To put her resolution in perspective, Sijgers included a personal example, in which she added up the total sum of paper, ink cartridges, and printer totals that she would hypothetically have to pay for the semester, which added up to be $322.
Sijgers also argued that presenting printed readings in class does not necessarily ensure that a student completed the required readings.
Senator Galassi contended that if students have difficulty with printing readings, they ought to reach out to their professors for assistance, and that the resolution might impact faculty negatively. Zentz, co-sponsor of Resolution 001, responded that a mass amount of students may not feel comfortable approaching their professor on this topic, especially if it would involve disclosing their financial situation. Zentz also explained that Philosophy majors rarely have the ability to purchase textbooks, and all of their readings tend to be posted online, which lead to a large volume of printed material.
Other topics addressed included what constituted a “printed material.” The resolution was amended three times, particularly to include off-campus and quarantined freshman as well as to change the wording to “printed material, excluding textbooks.” The resolution passed 20 yeas, 5 nays.
The second piece of legislation introduced was Bill 001 from Schlee on the bylaws of Article 7, Section 4, Clause 1, which outlines the duties of the Board of Elections. The proposed Bill would add to the Senate bylaws to require a write-in candidate, with the correctly spelled first and last name, to receive 5% of the vote of their respective class or school to be elected to the position. Schlee argued that this would address the tendency of many students to write in a non-serious name into the write-in feature of the SGA elections.
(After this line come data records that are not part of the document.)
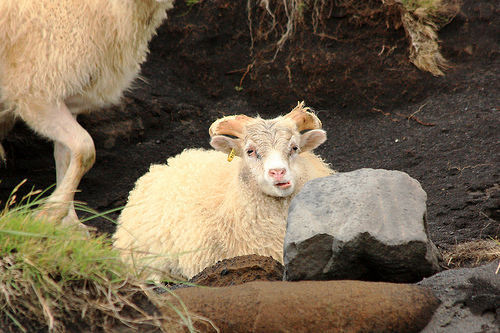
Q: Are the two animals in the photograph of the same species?
A: Yes, all the animals are goats.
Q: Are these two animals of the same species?
A: Yes, all the animals are goats.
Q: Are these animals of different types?
A: No, all the animals are goats.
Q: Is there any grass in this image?
A: Yes, there is grass.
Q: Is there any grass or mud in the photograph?
A: Yes, there is grass.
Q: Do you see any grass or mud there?
A: Yes, there is grass.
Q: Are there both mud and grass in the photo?
A: No, there is grass but no mud.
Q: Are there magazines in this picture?
A: No, there are no magazines.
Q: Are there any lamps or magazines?
A: No, there are no magazines or lamps.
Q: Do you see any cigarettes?
A: No, there are no cigarettes.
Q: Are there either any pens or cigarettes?
A: No, there are no cigarettes or pens.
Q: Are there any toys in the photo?
A: No, there are no toys.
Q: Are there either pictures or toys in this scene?
A: No, there are no toys or pictures.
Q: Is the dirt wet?
A: Yes, the dirt is wet.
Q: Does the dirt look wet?
A: Yes, the dirt is wet.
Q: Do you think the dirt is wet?
A: Yes, the dirt is wet.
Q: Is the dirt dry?
A: No, the dirt is wet.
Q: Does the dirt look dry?
A: No, the dirt is wet.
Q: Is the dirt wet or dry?
A: The dirt is wet.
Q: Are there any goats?
A: Yes, there is a goat.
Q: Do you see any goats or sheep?
A: Yes, there is a goat.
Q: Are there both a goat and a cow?
A: No, there is a goat but no cows.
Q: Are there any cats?
A: No, there are no cats.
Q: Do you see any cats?
A: No, there are no cats.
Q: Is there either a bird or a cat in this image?
A: No, there are no cats or birds.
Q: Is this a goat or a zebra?
A: This is a goat.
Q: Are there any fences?
A: No, there are no fences.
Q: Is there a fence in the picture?
A: No, there are no fences.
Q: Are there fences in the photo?
A: No, there are no fences.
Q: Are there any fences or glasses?
A: No, there are no fences or glasses.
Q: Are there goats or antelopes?
A: Yes, there is a goat.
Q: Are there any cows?
A: No, there are no cows.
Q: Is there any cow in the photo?
A: No, there are no cows.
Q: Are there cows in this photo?
A: No, there are no cows.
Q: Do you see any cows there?
A: No, there are no cows.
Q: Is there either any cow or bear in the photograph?
A: No, there are no cows or bears.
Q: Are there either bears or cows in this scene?
A: No, there are no cows or bears.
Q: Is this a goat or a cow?
A: This is a goat.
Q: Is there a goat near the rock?
A: Yes, there is a goat near the rock.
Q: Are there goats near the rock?
A: Yes, there is a goat near the rock.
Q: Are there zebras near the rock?
A: No, there is a goat near the rock.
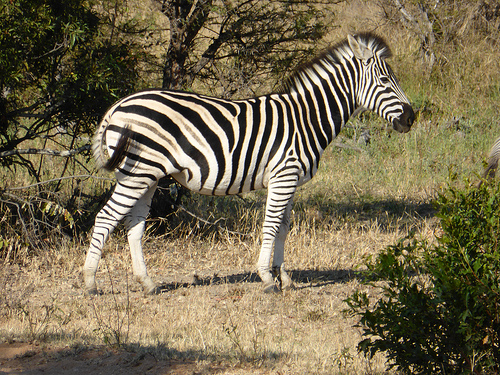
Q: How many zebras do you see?
A: 1.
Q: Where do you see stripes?
A: The zebra.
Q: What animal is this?
A: Zebra.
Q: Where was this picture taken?
A: In the wild.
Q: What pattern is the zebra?
A: Black and white stripes.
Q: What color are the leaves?
A: Green.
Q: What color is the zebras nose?
A: Black.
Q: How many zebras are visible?
A: 1.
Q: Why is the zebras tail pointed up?
A: It is in motion.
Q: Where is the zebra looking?
A: To right.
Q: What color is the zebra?
A: Black and white.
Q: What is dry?
A: Field.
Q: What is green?
A: Plant.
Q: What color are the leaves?
A: Green.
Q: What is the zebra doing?
A: Looking.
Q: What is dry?
A: Grass.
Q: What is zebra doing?
A: Standing.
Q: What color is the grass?
A: Brown.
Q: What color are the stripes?
A: Black.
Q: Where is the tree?
A: Behind zebra.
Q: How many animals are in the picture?
A: One.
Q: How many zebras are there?
A: One.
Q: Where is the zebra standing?
A: On the grass.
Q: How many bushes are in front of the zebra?
A: One.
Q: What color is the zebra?
A: Black and white.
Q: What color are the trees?
A: Green.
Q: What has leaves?
A: The trees.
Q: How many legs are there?
A: Four.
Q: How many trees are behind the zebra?
A: Three.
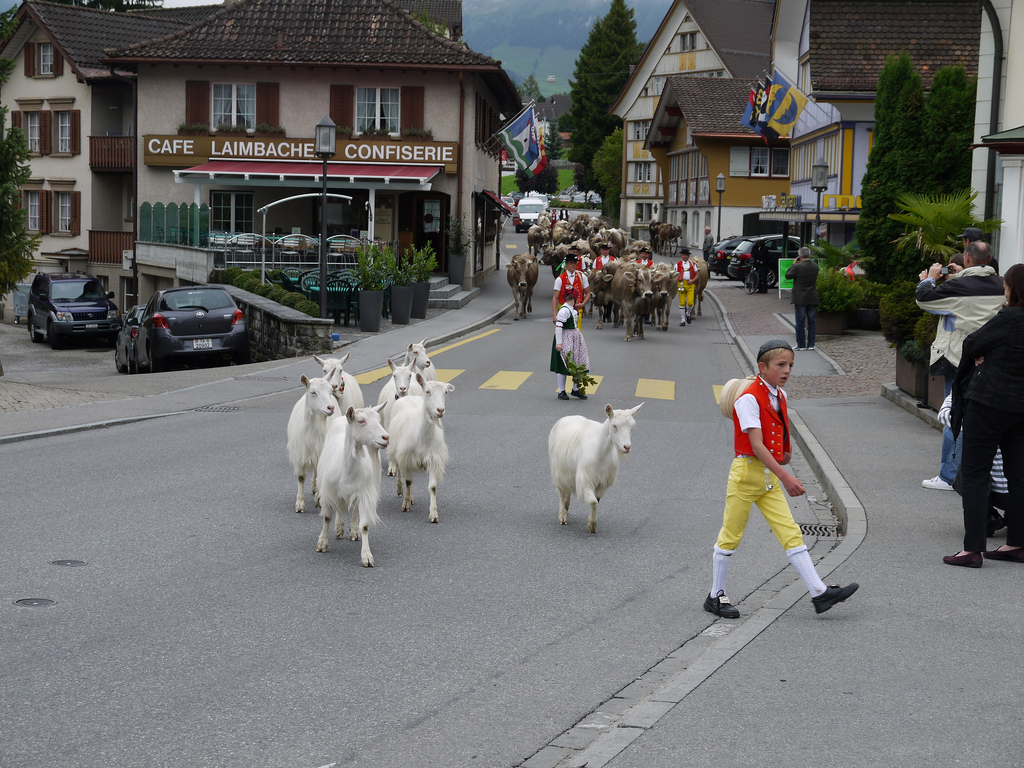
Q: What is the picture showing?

Schlee in her opening remarks, stated that since the SGA is so young, it is important to maintain diplomatic elections. She explained that a student could receive just a few votes in the write-in section from a pool of friends or as a joke, and consequently garner enough votes to be nominated to an SGA position.
“I by no means want to impair that portion of our election,” Schlee clarified, “but I believe that we really need to develop this threshold for write-in candidates so that we can make sure that a senator is elected by a more representative group of the electorate.”
The bill was amended to reflect stylistic changes, and then debated, with multiple senators citing that the likelihood of one person being selected as a joke would be very low.
Sijgers stated that having a percentage threshold would require gaining access to voting data, which currently is nearly impossible for SGA officials to obtain, and that the point of a write-in vote would be to give the last-minute option to those who would wish to seek a position within SGA. Schlee responded, stating that a write-in candidate with serious intentions would do all that they could to garner a number of votes similar to the 5% mentioned within the bill. She also explained that a write-in candidate, if elected, does not have to go through the vigorous process of being approved by the Dean of Students, and that her bill would eliminate this disparity between write-in candidates and approved candidates.
Bracey inquired into the circumstances that prompted the bill’s creation. Schlee responded by informing that the bill was formed in response to previous miscommunication on write-in campaigns and filling vacancies, specifically citing vacancies in the middle of the 2019-2020 academic year.
The bill was tabled until the Senate would next reconvene. The next Senate meeting will be held on October 19 over Zoom.